Italië herdenkt anti-maffiaheld

Massaal hebben de Italianen woensdag stilgestaan bij de twintigste verjaardag van de moord op de beroemde anti-maffiarechter Giovanni Falcone. Tijdens de belangrijkste plechtigheid, in de Siciliaanse hoofdstad Palermo, riep premier Mario Monti zijn landgenoten op elke dag weer tegen de maffia te blijven strijden.

VAN ONZE VERSLAGGEVER IÑAKI OÑORBE GENOVESI

AMSTERDAM - In de hoofdstad Rome, het financieel centrum Milaan en veel andere Italiaanse steden werden speciale optochten, herdenkingsdiensten en ceremoniële plechtigheden georganiseerd voor de op 23 mei 1992 vermoorde onderzoeksrechter. Falcone, wordt in Italië al jaren gezien als een held en staat ook symbool voor de vaak bittere strijd tegen de georganiseerde misdaad.

Het opvallendst bij de vele activiteiten waren de twee 'boten voor de wettelijkheid' die vanuit Napels en Civitavecchia ruim 2.600 Italiaanse jongeren alsook de minister van Onderwijs Francesco Profumo en de hoogste Italiaanse maffiabestrijder Piero Grasso naar Palermo brachten. Daar bezochten ze de betonnen bunker die in de jaren tachtig speciaal werd gebouwd voor het megaproces dat Falcone voerde tegen honderden leden van de Cosa Nostra, de Siciliaanse maffia.

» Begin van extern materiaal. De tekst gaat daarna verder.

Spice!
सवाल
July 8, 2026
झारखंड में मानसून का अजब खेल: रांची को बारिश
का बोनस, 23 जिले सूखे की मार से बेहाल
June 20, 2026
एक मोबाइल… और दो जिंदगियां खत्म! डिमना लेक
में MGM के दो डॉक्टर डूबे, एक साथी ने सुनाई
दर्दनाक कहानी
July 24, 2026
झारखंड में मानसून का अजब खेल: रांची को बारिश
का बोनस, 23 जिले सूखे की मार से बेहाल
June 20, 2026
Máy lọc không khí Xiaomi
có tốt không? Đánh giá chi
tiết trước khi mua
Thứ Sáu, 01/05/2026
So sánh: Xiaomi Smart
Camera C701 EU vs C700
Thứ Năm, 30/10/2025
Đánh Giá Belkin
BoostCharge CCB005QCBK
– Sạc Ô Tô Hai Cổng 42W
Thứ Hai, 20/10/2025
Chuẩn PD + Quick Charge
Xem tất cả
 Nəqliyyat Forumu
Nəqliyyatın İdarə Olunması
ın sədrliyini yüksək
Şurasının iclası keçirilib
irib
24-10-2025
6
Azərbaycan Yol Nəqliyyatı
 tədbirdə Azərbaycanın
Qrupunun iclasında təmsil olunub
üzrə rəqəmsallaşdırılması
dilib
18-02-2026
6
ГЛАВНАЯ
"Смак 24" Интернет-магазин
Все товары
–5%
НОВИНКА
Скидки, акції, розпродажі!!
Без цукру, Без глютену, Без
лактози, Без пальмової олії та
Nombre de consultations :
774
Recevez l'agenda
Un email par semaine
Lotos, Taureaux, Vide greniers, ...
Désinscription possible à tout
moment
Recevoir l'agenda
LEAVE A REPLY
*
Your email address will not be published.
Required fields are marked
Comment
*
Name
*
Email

Anti-maffiarechter Falcone kwam om het leven toen zijn Fiat Croma en twee volgauto's van de politie bij Capaci, nabij de luchthaven van Palermo, werden getroffen door een 500 kilo zware bom die de Cosa Nostra onder de snelweg Palermo-Trapani had verstopt.

Door de enorme explosie, die een meters diepe krater in het wegdek sloeg, werden naast Falcone (drie dagen eerder 53 jaar geworden) ook zijn echtgenote Francesca Morvillo (46 jaar en eveneens rechter) en drie lijfwachten gedood. Negen anderen personen, onder wie enkele passanten, raakten gewond.

De brute aanslag op Falcone, die bij het megaproces tegen de Cosa Nostra 360 maffiosi (onder wie 'de baas der bazen' Salvatore 'Toto' Riina) veroordeeld had weten te krijgen, zorgde voor een schok onder de Italianen. Velen vreesden dat de aanslag op Falcone aantoonde dat de Italiaanse staat had moeten capituleren voor de georganiseerde misdaad. Die angst werd vergroot toen op 19 juli 1992 ook een andere bekende anti-maffiarechter, Falcones vriend Paolo Borsellino, met vijf lijfwachten door een autobom werd gedood.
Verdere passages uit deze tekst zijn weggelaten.